**Work instruction**.
Find all lines in the records that include the word "this", and copy them out.

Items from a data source

=====

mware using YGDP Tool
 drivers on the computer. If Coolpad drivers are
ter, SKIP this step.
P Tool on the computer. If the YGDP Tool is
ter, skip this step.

=====

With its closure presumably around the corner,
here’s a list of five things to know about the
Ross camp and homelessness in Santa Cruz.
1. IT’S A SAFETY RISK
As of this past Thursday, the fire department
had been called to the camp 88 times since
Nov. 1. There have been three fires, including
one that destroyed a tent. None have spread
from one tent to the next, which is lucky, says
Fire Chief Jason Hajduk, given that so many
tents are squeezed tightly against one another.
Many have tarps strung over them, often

=====

**Your solution**.
ter, SKIP this step.
ter, skip this step.
As of this past Thursday, the fire department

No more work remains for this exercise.